AK -El reglamentarismo, la parte dura que viene a instalar, a cooptar voluntades en compañeras feministas, ha sabido jugar, ha sabido moverse, mover estratégicamente fichas y se ha plantado de una manera seductora, sutil. Ha levantado banderas muy estratégicas dentro del feminismo para levantar el apoyo de compañeras que llevan luchas muy genuinas y legítimas. Hay compañeras que realmente no saben, no han hecho un análisis profundo. Como feministas recién iniciadas dentro de lo que son los derechos humanos de las mujeres es muy fácil levantar primero el apoyo a las mujeres que se autoproclaman trabajadoras sexuales. Cuando hacés un análisis de fondo de por qué se lucha, ves que lo que se sostiene es un privilegio machista de poder comprar y poseer los cuerpos de las mujeres. Es una cuestión de poder. Siempre ha sido con lo que hemos jugado las mujeres para sobrevivir. El hombre utiliza los cuerpos de las mujeres como territorio de conquista en las guerras, por dinero, por poder. Las mujeres también, en algunos momentos, han utilizado sus cuerpos por cuestiones de poder, esto es para que lo pensemos más colectivamente. De ahí a utilizar nuestros cuerpos o bondades, como dirían las moralistas, nuestra sensualidad, para sobrevivir, nos estamos yendo a otro lado. Jugando con la vulnerabilidad, las carencias de cada una. Con el juego psicológico que nos planta el patriarcado. Te hago creer que me estás conquistando, que estás en situación de poder sexual, pero quien se está beneficiando es el varón.

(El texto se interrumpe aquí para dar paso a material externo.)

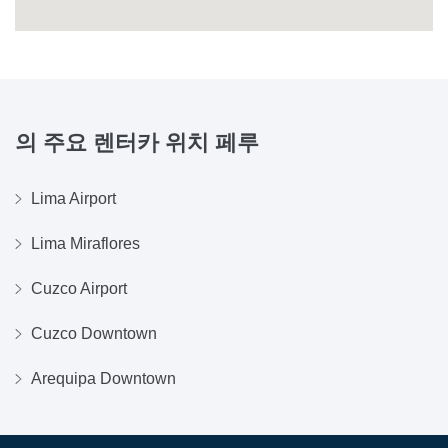
의 주요 렌터카 위치
페루
Lima Airport
Lima Miraflores
Cuzco Airport
Cuzco Downtown
Arequipa Downtown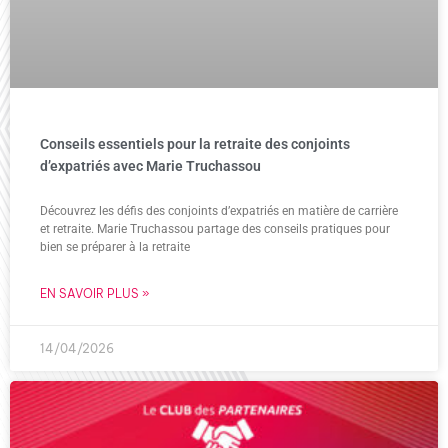
Conseils essentiels pour la retraite des conjoints
d’expatriés avec Marie Truchassou
Découvrez les défis des conjoints d’expatriés en matière de carrière
et retraite. Marie Truchassou partage des conseils pratiques pour
bien se préparer à la retraite
EN SAVOIR PLUS »
14/04/2026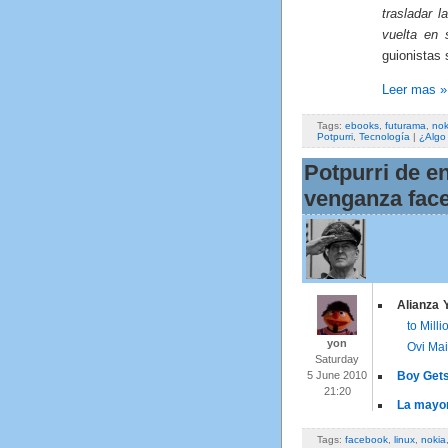
trasladar 
vuelta en 
guionistas 
Leer mas »
Tags:
ebooks
,
futurama
,
nok
Potpurri
,
Tecnología
|
¿Algo
Potpurri de e
venganza face
Alianza 
to Mill
yon
Ovi Mai
Saturday
5 June 2010
Boy Gets
21:20
La mayor
Tags:
facebook
,
linux
,
nokia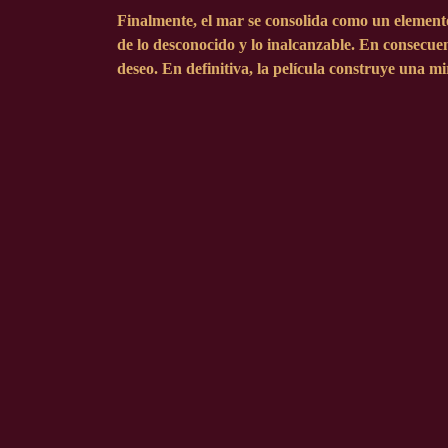
Finalmente, el mar se consolida como un elemento
de lo desconocido y lo inalcanzable. En consecuenc
deseo. En definitiva, la película construye una m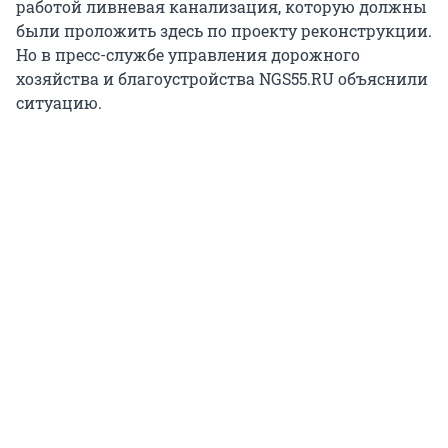
работой ливневая канализация, которую должны
были проложить здесь по проекту реконструкции.
Но в пресс-службе управления дорожного
хозяйства и благоустройства NGS55.RU объяснили
ситуацию.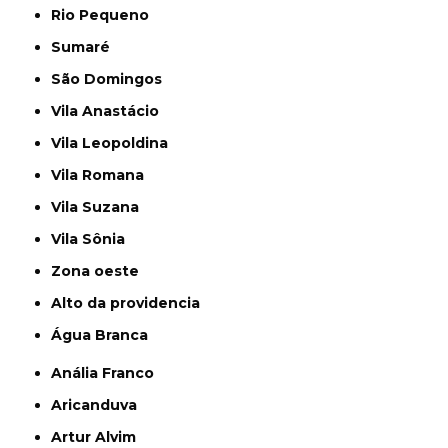
Rio Pequeno
Sumaré
São Domingos
Vila Anastácio
Vila Leopoldina
Vila Romana
Vila Suzana
Vila Sônia
Zona oeste
alto da providencia
Água Branca
Anália Franco
Aricanduva
Artur Alvim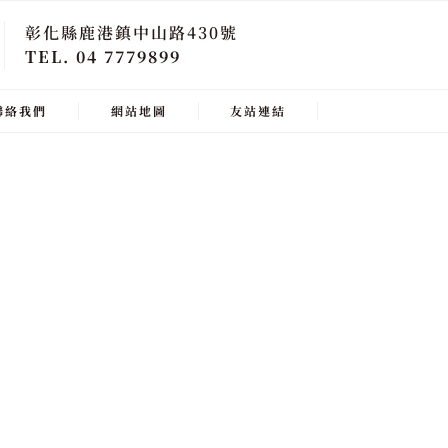
彰化縣鹿港鎮中山路430號
TEL. 04 7779899
聯絡我們
網站地圖
友站連結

El programa de Alika ya está en marcha. La 10 del abolicionismo se incorporó a La Retaguardia y sale a la cancha todos los martes desde las 21. Lamentablemente no es juego lo que nos convoca, aunque ellas han sabido encontrar en la primera emisión, la manera de reír y enmarcar el momento radial en un clima esperanzador.